Summary

Banks and businesses were all rushing to comply with the EU General Data Protection Regulation (GDPR), which came into effect on 25 May 2018. While data protection regulation is not a new concept in the EU, the GDPR significantly expands the rules on using personal data and increases the risks of processing personal data compared to existing legislation. Even deal parties with little or no footprint in the EU may be affected. Failing to comply with the new rules can have serious reputational and financial consequences for a business, including fines for data breaches of up to the maximum of either Euro 20 million or 4% of global turnover.

This note looks at the impact that the GDPR could have on capital markets transactions, but most especially how it may affect: (1) the due diligence exercise, (2) the extent of warranty (and perhaps indemnity) cover provided in the underwriting agreement, and (3) the risk factors included in the prospectus.

Who does the GDPR impact?

### [Activities]
1 – Print the GDPR summary from "This note looks" to "in the prospectus.".
2 – Name the areas of capital markets transactions that the GDPR summary says it will especially examine for the GDPR's possible effect.
3 – According to the GDPR summary, why is failing to comply with the GDPR a serious matter for a business?

### [Data supplied]
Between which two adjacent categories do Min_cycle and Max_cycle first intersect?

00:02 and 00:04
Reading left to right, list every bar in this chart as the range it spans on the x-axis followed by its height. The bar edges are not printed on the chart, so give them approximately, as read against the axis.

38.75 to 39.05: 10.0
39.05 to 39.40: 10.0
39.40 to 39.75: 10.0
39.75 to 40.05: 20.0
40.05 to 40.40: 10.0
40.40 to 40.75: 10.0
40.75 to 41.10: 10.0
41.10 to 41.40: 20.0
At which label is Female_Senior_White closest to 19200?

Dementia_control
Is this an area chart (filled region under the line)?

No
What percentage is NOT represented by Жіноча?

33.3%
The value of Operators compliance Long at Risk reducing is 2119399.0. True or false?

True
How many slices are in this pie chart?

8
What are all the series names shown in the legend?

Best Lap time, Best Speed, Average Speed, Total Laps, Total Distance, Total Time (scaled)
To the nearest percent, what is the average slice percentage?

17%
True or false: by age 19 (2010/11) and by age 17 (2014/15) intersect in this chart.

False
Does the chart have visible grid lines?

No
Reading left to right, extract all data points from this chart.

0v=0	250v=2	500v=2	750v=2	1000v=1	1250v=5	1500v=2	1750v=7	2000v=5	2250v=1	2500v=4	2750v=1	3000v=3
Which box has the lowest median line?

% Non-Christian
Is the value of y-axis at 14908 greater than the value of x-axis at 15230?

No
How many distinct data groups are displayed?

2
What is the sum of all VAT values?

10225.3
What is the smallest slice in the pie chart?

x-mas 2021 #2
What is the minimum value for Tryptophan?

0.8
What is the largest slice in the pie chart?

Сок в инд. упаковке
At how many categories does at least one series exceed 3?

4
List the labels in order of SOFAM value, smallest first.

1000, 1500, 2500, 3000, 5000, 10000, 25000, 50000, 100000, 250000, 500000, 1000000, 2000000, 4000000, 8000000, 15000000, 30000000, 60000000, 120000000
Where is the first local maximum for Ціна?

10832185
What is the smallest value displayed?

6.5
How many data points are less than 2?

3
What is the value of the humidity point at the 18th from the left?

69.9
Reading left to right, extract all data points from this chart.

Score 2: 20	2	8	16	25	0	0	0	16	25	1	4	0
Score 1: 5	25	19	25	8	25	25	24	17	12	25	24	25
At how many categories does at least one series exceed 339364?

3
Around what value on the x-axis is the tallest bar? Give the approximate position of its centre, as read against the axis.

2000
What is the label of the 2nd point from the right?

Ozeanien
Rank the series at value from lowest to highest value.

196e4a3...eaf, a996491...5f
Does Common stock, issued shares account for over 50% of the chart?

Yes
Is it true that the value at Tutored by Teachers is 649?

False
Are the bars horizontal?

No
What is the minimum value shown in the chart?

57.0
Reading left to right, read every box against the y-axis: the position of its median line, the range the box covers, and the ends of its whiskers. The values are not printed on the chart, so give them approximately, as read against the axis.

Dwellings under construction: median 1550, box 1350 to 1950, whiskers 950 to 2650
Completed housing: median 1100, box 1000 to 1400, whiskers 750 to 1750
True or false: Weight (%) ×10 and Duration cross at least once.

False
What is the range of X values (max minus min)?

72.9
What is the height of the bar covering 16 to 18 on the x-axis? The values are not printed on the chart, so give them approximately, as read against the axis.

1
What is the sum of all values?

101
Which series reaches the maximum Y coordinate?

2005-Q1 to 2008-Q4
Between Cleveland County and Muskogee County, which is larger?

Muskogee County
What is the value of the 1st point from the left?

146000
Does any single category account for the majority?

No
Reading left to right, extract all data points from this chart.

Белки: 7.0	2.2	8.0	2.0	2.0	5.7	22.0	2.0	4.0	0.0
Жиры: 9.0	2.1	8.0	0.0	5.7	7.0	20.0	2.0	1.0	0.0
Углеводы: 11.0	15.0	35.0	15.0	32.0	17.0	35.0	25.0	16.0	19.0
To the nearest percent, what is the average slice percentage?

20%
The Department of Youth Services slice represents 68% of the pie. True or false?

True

### [Exercise responses]
1 –
This note looks at the impact that the GDPR could have on capital markets transactions, but most especially how it may affect: (1) the due diligence exercise, (2) the extent of warranty (and perhaps indemnity) cover provided in the underwriting agreement, and (3) the risk factors included in the prospectus.

2 –
1. The due diligence exercise
2. The extent of warranty (and perhaps indemnity) cover provided in the underwriting agreement
3. The risk factors included in the prospectus

3 – Failing to comply can have serious reputational and financial consequences for a business. These include fines for data breaches of up to the maximum of either Euro 20 million or 4% of global turnover.